SA: What would you hold up to the candidates as an example of championing science? Over the past eight years with President Obama, was there anything you were particularly excited about?
RH: It has to be climate change. The Paris Agreement [a 2015 treaty which invited all nations to pledge to take their own steps to slow climate change] was pretty remarkable. The agreement has come under criticism because it’s aspirational, and it doesn’t have teeth. But nothing with teeth was going to happen. In fact, much more will happen with this. The agreement got all of these countries of the world to publicly say they’ll do something.
Harold Varmus (HV): I’ve thought a lot about this, and I do see a number of things the president can do. President Obama has done a very good job. You can be a cheerleader for science, as he’s done through his science fairs. He’s really championed treaty-making on climate change. He can say things about medical research and energy research, which he did.

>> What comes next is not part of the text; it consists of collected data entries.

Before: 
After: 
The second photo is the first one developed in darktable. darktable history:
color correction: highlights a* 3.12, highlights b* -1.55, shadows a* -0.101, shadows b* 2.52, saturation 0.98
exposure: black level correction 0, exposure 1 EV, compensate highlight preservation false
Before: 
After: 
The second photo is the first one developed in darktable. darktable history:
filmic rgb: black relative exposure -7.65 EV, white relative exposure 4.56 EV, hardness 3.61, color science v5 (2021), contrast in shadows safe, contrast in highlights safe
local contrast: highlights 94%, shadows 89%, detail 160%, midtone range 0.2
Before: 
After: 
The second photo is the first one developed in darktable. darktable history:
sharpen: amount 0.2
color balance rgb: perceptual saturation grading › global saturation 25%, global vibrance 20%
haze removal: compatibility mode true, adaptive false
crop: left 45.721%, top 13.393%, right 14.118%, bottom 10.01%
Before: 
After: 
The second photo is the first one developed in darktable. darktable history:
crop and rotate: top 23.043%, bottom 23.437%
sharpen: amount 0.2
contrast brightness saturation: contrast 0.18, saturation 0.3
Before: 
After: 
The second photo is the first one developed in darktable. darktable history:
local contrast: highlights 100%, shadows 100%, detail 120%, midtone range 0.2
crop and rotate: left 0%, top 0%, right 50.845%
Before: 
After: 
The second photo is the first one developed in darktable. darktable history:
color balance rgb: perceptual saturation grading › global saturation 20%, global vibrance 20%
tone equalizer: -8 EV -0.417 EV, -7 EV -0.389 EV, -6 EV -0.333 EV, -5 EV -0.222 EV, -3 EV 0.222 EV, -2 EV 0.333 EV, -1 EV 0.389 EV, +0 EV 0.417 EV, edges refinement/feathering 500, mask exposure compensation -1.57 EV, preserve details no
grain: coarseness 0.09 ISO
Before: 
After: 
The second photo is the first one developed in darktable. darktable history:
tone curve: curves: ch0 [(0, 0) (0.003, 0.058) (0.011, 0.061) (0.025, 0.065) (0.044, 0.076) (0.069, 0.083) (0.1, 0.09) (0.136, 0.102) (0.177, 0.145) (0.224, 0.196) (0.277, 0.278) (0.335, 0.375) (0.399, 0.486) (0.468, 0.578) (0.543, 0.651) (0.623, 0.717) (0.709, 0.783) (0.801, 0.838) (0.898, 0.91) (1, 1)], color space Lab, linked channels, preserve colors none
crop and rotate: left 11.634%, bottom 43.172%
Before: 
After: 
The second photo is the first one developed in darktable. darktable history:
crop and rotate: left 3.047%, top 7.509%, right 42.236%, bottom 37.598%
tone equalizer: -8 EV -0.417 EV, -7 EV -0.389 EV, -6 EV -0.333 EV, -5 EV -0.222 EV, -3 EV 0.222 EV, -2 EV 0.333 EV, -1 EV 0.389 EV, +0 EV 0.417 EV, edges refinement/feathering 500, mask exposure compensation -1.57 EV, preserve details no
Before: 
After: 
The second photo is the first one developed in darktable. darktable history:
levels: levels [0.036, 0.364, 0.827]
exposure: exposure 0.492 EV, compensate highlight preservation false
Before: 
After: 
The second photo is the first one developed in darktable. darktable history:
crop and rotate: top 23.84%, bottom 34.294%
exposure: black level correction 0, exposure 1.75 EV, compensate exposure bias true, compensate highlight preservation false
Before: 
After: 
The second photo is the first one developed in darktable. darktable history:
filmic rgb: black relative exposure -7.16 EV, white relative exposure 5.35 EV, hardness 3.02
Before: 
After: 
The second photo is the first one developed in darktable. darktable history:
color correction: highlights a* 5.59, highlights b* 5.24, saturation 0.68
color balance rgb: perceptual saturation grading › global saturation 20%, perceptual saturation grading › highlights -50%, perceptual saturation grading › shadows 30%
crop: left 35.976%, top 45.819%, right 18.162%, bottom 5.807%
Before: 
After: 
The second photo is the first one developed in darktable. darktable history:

President Obama also did a good job in a tricky area where the executive branch can have a lot of influence: the science agencies. He has authority over his appointees at these agencies, but letting the scientists run those agencies and play a pivotal role in how money is spent is very important. And I think Obama did a very good job letting scientists follow their instincts.
[For example, Varmus says, the Brain Research through Advancing Innovative Neurotechnologies (BRAIN) Initiative, for which the President recommended $434 million in federal funding in fiscal year 2017, was conceived as a search for a cure to Alzheimer’s disease. Based on scientists’ feedback of what was most doable and pressing, the initiative changed to focus on the brain’s structure at the cellular level.]
SA: What’s the biggest thing that comes to mind that President Obama has left on the table?
HV: Well, he wasn’t able to get the budgets he wanted. He knows that we’re underfunding science. One of the first things he did even before he was inaugurated was to establish his President’s Council of Advisors on Science and Technology. [Varmus co-chaired this council.]
Then he went to the National Academy and said something that people know but don’t like to talk about: We’re underfunding science generally. The mission has always been 3 percent of the gross domestic product (GDP) invested in science. Obama didn’t achieve it, but it’s hard to get there. (As of 2013, 2.73 percent of GDP was invested in science, according to the World Bank Group.)
SA: One of the important things that came up during this panel was the idea thinking like a scientist. If you’re a lay American, where do you go to find evidence?
HV: That’s a tough question. You start with scientific literature, and then you go to reliable sources digested for a motivated lay person [here he made a plug for Nature, Science, and Scientific American). Cruising the web is obviously a hazardous business [because you might find misinformation].
And I think you don’t have to read it for yourself. You can say to your representative, “Why are you making that decision? Where is your evidence?”
SA: If young scientists want to help educate the public, how should they talk about science?
RH: It comes down to belief. Climate change shouldn’t be an ideological question. But it’s still very much a partisan debate. People come into the discussion with prebaked opinions and—no surprise—they leave the discussion with the exact same prebaked opinions. You don’t make progress that way.
And again, we need to communicate a reverence for evidence. That’s something I always say. Boy, I can’t think of anything better.